====== Reading text ======

Elmina Castle and the Year of Return

By Evan Binkley (@evanbinkley_)

In 2019, Ghanaian President Nana Akufo-Addo inaugurated the Year of Return, a national tourism strategy that invited members of the African Diaspora to visit Ghana.[1] The Year of Return marked four hundred years since the first enslaved Africans arrived in the English Colony of Virginia. To commemorate this anniversary, President Akufo-Addo and representatives of the Ghana Tourism Authority encouraged individuals to visit former sites of enslavement such as Elmina Castle. 

Located on the coast of Ghana, Elmina Castle is one of the first European buildings in sub-Saharan Africa. In the centuries following its construction by Portuguese traders in 1482, Elmina was captured by Dutch forces in 1637 and served as a central site of captivity during the transatlantic slave trade.[2] Immense human suffering enabled economic activity beyond the castle’s walls. Britain annexed the castle in 1872 as part of its colonial territory of the Gold Coast.[3] Following Ghanaian independence in 1957, Elmina was recognized as a United Nations Educational, Scientific and Cultural Organization (UNESCO) World Heritage Site.[4] What was once a site of unimaginable pain and departure now serves as a point of reconnection and return.

======

■ Stated task:
Reproduce the Elmina Castle text above word for word, from its title through its last sentence, keeping the byline and the bracketed note numbers.

====== Excerpted records ======

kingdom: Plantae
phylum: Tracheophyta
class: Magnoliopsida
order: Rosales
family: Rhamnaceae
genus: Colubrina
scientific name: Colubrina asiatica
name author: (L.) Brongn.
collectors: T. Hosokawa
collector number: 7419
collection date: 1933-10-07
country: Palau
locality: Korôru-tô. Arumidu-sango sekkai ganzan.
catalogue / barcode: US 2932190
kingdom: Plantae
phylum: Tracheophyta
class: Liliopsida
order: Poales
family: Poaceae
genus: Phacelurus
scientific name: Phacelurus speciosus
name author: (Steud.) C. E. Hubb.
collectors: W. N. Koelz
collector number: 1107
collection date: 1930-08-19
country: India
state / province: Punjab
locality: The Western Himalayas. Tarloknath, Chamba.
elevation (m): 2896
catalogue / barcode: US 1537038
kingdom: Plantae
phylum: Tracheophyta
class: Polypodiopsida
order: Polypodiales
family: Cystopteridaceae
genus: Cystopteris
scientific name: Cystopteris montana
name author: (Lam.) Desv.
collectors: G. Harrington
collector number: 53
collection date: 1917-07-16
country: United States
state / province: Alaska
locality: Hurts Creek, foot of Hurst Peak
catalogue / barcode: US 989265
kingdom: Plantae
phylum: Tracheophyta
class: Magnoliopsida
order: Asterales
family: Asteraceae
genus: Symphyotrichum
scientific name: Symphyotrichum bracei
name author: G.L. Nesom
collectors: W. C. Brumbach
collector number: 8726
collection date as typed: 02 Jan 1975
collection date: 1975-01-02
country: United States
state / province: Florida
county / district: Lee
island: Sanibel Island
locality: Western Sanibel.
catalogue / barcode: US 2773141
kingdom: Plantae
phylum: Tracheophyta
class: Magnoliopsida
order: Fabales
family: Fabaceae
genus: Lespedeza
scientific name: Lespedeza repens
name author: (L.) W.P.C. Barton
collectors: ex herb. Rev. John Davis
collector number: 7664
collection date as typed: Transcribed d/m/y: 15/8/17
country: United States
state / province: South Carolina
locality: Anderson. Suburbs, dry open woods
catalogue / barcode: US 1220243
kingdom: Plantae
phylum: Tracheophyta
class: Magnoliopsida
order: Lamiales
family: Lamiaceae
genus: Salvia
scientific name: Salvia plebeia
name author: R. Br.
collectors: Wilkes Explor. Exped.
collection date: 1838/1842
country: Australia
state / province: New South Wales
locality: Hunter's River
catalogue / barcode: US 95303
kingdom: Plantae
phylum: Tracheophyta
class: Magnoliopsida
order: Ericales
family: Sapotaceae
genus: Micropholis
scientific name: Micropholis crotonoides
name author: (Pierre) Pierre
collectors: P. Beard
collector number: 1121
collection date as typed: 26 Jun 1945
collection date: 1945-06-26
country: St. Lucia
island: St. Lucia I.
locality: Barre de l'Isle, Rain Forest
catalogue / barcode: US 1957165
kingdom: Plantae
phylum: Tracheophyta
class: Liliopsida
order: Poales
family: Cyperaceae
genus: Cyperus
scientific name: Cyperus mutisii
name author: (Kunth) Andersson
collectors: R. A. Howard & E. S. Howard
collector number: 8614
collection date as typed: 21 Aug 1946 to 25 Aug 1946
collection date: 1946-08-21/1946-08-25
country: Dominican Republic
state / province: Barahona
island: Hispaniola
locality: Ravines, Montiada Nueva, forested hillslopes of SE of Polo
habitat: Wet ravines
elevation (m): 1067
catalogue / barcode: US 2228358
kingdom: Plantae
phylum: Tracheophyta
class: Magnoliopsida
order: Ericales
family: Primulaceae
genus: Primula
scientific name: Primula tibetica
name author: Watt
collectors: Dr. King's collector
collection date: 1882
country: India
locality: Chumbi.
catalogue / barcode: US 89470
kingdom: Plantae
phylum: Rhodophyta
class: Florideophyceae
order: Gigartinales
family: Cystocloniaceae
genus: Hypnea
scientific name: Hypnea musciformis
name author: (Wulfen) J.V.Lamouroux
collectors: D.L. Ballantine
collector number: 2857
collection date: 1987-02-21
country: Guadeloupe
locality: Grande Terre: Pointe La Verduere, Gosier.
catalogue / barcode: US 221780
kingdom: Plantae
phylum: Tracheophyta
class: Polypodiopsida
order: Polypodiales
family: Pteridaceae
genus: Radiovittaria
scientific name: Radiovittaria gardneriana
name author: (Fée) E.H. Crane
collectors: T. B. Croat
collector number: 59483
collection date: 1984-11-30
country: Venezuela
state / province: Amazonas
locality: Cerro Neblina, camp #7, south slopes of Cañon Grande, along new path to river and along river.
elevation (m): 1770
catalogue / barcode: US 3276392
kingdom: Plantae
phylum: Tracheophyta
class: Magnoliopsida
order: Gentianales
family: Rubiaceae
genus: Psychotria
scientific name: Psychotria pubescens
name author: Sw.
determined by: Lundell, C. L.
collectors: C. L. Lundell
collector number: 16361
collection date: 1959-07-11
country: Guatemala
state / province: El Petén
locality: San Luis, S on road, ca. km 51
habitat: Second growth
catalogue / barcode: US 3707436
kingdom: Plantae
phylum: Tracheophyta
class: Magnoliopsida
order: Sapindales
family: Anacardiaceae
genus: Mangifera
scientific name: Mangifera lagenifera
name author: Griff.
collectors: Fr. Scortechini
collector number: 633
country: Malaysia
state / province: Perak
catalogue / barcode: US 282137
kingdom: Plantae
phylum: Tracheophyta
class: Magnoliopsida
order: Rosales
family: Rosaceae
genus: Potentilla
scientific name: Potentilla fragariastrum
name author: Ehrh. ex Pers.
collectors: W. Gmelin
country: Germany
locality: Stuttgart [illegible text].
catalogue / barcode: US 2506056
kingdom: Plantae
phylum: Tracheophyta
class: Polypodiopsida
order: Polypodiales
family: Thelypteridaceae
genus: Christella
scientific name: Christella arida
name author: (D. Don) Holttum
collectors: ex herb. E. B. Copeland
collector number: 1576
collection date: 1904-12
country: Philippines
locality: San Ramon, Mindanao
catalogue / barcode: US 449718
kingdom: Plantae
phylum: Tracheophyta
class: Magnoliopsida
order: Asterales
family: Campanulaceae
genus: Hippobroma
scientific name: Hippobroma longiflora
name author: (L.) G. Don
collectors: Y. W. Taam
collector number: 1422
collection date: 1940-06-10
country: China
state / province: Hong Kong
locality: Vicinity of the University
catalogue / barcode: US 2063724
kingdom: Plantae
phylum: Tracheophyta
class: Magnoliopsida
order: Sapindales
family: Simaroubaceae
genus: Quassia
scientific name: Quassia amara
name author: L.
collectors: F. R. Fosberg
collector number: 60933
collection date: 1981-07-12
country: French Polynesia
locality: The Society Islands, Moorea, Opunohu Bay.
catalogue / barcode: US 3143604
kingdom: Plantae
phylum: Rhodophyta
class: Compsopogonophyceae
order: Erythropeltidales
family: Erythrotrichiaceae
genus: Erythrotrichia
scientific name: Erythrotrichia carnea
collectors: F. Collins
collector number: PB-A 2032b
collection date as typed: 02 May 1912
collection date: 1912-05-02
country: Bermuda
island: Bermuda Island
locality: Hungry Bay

======

■ Exercise output:
Elmina Castle and the Year of Return

By Evan Binkley (@evanbinkley_)

In 2019, Ghanaian President Nana Akufo-Addo inaugurated the Year of Return, a national tourism strategy that invited members of the African Diaspora to visit Ghana.[1] The Year of Return marked four hundred years since the first enslaved Africans arrived in the English Colony of Virginia. To commemorate this anniversary, President Akufo-Addo and representatives of the Ghana Tourism Authority encouraged individuals to visit former sites of enslavement such as Elmina Castle. 

Located on the coast of Ghana, Elmina Castle is one of the first European buildings in sub-Saharan Africa. In the centuries following its construction by Portuguese traders in 1482, Elmina was captured by Dutch forces in 1637 and served as a central site of captivity during the transatlantic slave trade.[2] Immense human suffering enabled economic activity beyond the castle’s walls. Britain annexed the castle in 1872 as part of its colonial territory of the Gold Coast.[3] Following Ghanaian independence in 1957, Elmina was recognized as a United Nations Educational, Scientific and Cultural Organization (UNESCO) World Heritage Site.[4] What was once a site of unimaginable pain and departure now serves as a point of reconnection and return.